Zidane made his professional debut with Cannes on 18 May 1989 at the age of sixteen in a Ligue 1 match against Nantes.[17] He scored his first goal for the club on 10 February 1991[18] also against Nantes in a 2–1 win. After the match during a party for all the Cannes players, Zidane was gifted a car by Cannes chairman Alain Pedretti, who had promised him one the day he scored his first goal for the club.[19] On the pitch, Zidane displayed extraordinary technique on the ball, offering glimpses of the talent that would take him to the top of the world game.[16] In his first full season with Cannes, the club secured its first ever European football berth by qualifying for the UEFA Cup after finishing 4th in the league.
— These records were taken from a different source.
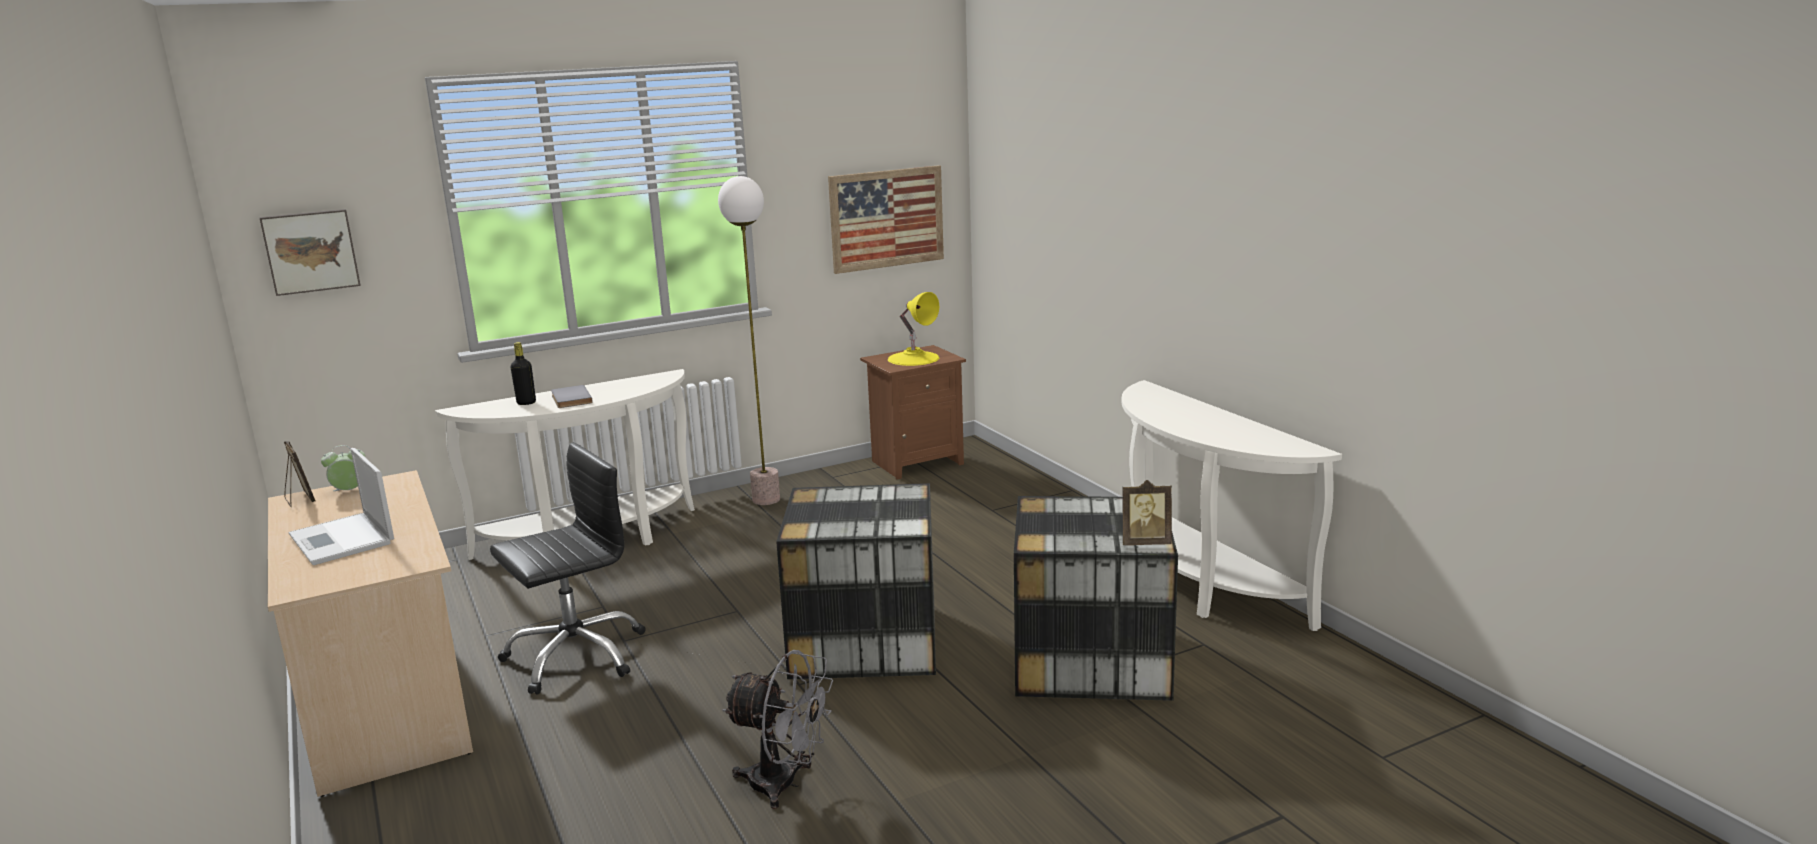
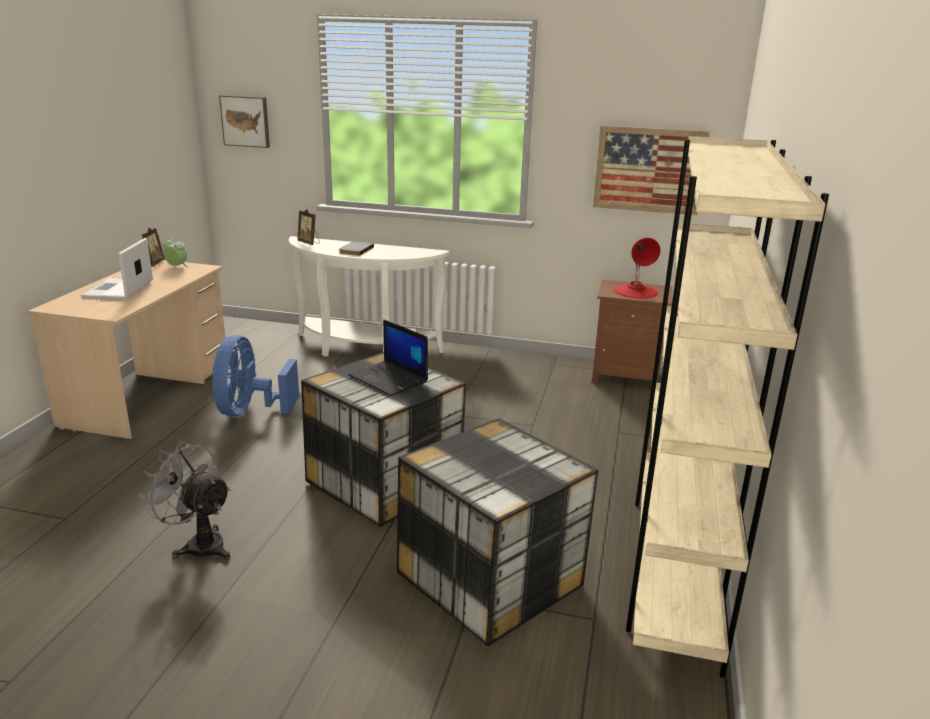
camera: 40 degrees right, 5 degrees up
black office chair [490,442,646,694] -> blue fan [212,335,299,417]
black bottle [511,342,536,405] -> none
floor lamp [718,176,780,505] -> none
grey fan [723,650,833,809] -> grey fan turned 150 degrees clockwise [139,441,231,560]
yellow table lamp [888,292,939,366] -> red table lamp [613,238,660,298]
white console table [1122,380,1342,631] -> beige bookcase [626,136,829,678]
picture frame [1122,480,1172,545] -> picture frame moved to [298,209,320,245]
none -> laptop [349,319,428,396]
This remains the club’s highest finish in the top flight since getting relegated for the first time from the first division in the 1948–49 season.[20]

Bordeaux

Zidane was transferred to Girondins de Bordeaux in the 1992–93 season, winning the 1995 Intertoto Cup,[21] and finishing runner-up in the 1995–96 UEFA Cup in four years with the club. He played a set of midfield combinations with Bixente Lizarazu and Christophe Dugarry, which would become the trademark of both Bordeaux and the 1998 French national team. In 1995, Blackburn Rovers manager Kenny Dalglish had expressed interest in signing both Zidane and Dugarry, to which team owner and chairman Jack Walker reportedly replied, “Why do you want to sign Zidane when we have Tim Sherwood?”[22] Also towards the beginning of the 1996 season, according to football agent Barry Silkman, Zidane was offered to Newcastle United for £1.2 million, but the club turned down the offer after watching him, claiming that he was not good enough for the First Division.[23] In 1996, Zidane received the award for Ligue 1 Player of the Year.[24]

Juventus

After a series of consistently outstanding performances for both Bordeaux and France, Zidane had offers to join Europe’s top clubs in the spring of 1996, deciding on a move to UEFA Champions League winners Juventus during the close season.[26] Zidane’s impact in Italy was immediate, and won the 1996–97 Serie A title and the 1996 Intercontinental Cup.[27] He lost in the 1997 UEFA Champions League Final 3–1 to Borussia Dortmund when he was unable to make an impression against the close marking of Paul Lambert.[28][29][30] The following season, Zidane netted 7 goals in 32 matches in the league to help Juventus win the 1997–98 Serie A and thus retain the Scudetto. In Europe, Juventus made their third consecutive UEFA Champions League Final appearance, but lost the game 1–0 to Real Madrid, a club Zidane would later join. In 1998 Zidane was named FIFA World Player of the Year, and won the Ballon D’Or. Juventus finished second in the 2000–01 Serie A, but were eliminated in the group stage of the Champions League, after Zidane was banned for head-butting Hamburger SV player Jochen Kientz.[31] In 2001, Zidane was named Serie A Foreign Footballer of the Year for the second time.